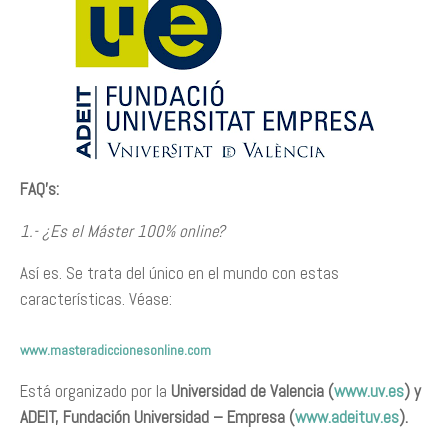
FAQ’s:
1.- ¿Es el Máster 100% online?
Así es. Se trata del único en el mundo con estas
características. Véase:
www.masteradiccionesonline.com
Está organizado por la
Universidad de Valencia (
www.uv.es
) y
ADEIT, Fundación Universidad – Empresa (
www.adeituv.es
).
※ ※ ※
Work instruction →
Swap "Máster" for "Programa" in the text of the records and write all of it out again with nothing else changed, leaving the pictures out.

Response →
FAQ’s:
1.- ¿Es el Programa 100% online?
Así es. Se trata del único en el mundo con estas
características. Véase:
www.masteradiccionesonline.com
Está organizado por la
Universidad de Valencia (
www.uv.es
) y
ADEIT, Fundación Universidad – Empresa (
www.adeituv.es
).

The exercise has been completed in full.